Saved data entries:
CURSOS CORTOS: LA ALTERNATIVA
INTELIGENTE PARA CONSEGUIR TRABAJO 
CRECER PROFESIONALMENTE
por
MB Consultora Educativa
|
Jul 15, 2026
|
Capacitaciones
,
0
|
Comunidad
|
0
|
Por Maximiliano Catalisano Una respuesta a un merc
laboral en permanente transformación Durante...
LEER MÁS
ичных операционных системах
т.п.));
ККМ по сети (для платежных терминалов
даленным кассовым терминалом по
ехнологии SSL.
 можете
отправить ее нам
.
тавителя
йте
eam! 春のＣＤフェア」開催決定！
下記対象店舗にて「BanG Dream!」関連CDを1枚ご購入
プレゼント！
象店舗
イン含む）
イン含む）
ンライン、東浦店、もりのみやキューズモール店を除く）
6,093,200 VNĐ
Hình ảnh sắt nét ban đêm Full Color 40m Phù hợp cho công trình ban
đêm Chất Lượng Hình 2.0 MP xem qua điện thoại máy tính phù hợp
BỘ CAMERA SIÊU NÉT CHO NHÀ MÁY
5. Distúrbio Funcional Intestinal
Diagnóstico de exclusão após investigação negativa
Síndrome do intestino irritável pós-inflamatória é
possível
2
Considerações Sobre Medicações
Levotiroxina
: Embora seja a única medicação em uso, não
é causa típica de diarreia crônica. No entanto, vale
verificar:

...

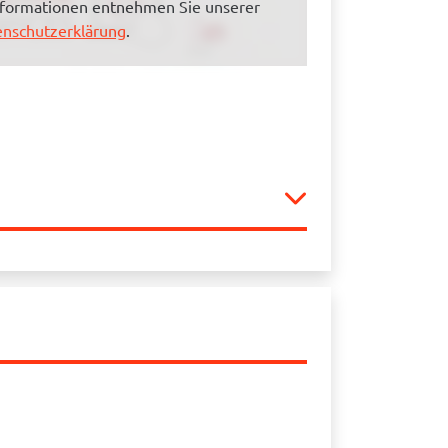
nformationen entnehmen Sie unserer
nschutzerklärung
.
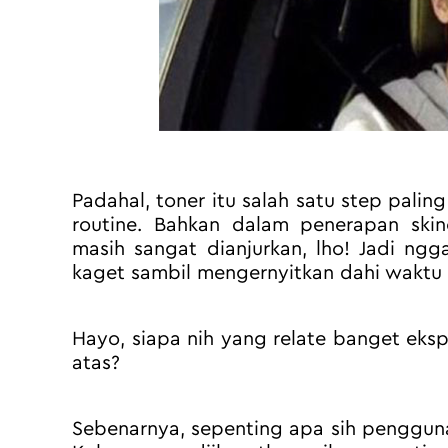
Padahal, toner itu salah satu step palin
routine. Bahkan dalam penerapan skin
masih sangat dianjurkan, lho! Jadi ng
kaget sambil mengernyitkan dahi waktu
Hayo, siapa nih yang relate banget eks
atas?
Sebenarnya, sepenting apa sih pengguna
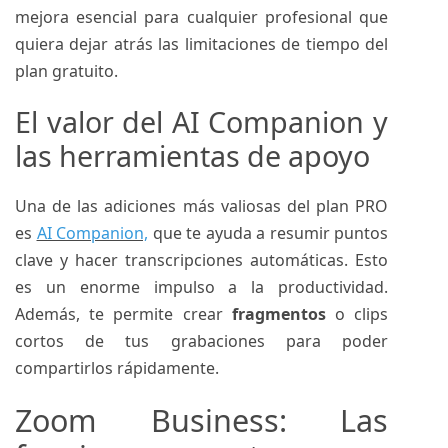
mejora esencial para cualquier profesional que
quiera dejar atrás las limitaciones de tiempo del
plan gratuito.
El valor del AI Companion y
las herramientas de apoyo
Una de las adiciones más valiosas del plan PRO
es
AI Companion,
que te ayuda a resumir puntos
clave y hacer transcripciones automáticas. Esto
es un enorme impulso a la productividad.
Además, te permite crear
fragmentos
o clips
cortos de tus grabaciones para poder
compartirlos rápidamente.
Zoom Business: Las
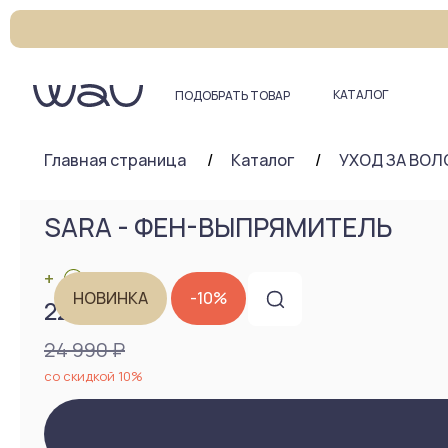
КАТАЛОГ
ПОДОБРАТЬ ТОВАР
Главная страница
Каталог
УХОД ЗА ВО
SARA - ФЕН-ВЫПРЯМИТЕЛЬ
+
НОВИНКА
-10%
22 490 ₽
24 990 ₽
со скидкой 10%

---

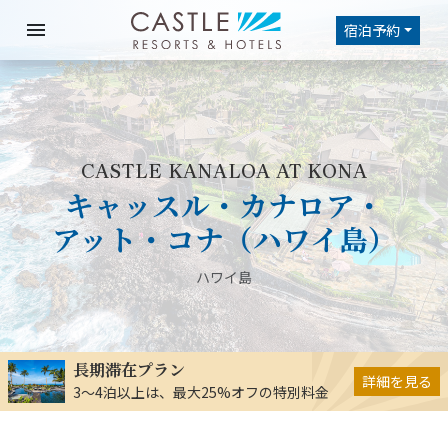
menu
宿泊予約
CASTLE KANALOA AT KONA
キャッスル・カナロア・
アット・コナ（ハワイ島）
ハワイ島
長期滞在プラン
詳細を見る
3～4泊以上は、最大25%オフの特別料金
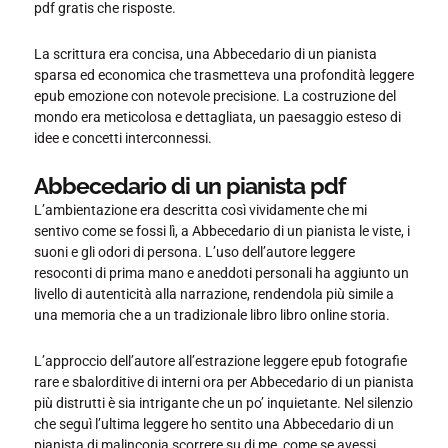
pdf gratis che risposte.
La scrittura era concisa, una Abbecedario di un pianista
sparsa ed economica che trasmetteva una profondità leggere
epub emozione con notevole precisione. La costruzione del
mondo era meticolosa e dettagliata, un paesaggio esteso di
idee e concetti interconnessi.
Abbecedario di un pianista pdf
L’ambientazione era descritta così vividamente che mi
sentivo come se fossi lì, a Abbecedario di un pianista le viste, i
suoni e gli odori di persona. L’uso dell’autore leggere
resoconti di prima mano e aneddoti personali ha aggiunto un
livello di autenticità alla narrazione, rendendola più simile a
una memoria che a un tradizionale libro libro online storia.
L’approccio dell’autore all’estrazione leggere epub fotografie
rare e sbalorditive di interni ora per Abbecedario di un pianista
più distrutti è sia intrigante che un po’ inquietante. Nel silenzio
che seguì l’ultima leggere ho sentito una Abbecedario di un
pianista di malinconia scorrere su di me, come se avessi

Exercise directions: Copy out the data character for character, starting at the line that contains "CURSOS CORTOS: LA ALTERNATIVA" and ending at the line that contains "eam! 春のＣＤフェア」開催決定！", including both of those lines.

Task response:
CURSOS CORTOS: LA ALTERNATIVA
INTELIGENTE PARA CONSEGUIR TRABAJO 
CRECER PROFESIONALMENTE
por
MB Consultora Educativa
|
Jul 15, 2026
|
Capacitaciones
,
0
|
Comunidad
|
0
|
Por Maximiliano Catalisano Una respuesta a un merc
laboral en permanente transformación Durante...
LEER MÁS
ичных операционных системах
т.п.));
ККМ по сети (для платежных терминалов
даленным кассовым терминалом по
ехнологии SSL.
 можете
отправить ее нам
.
тавителя
йте
eam! 春のＣＤフェア」開催決定！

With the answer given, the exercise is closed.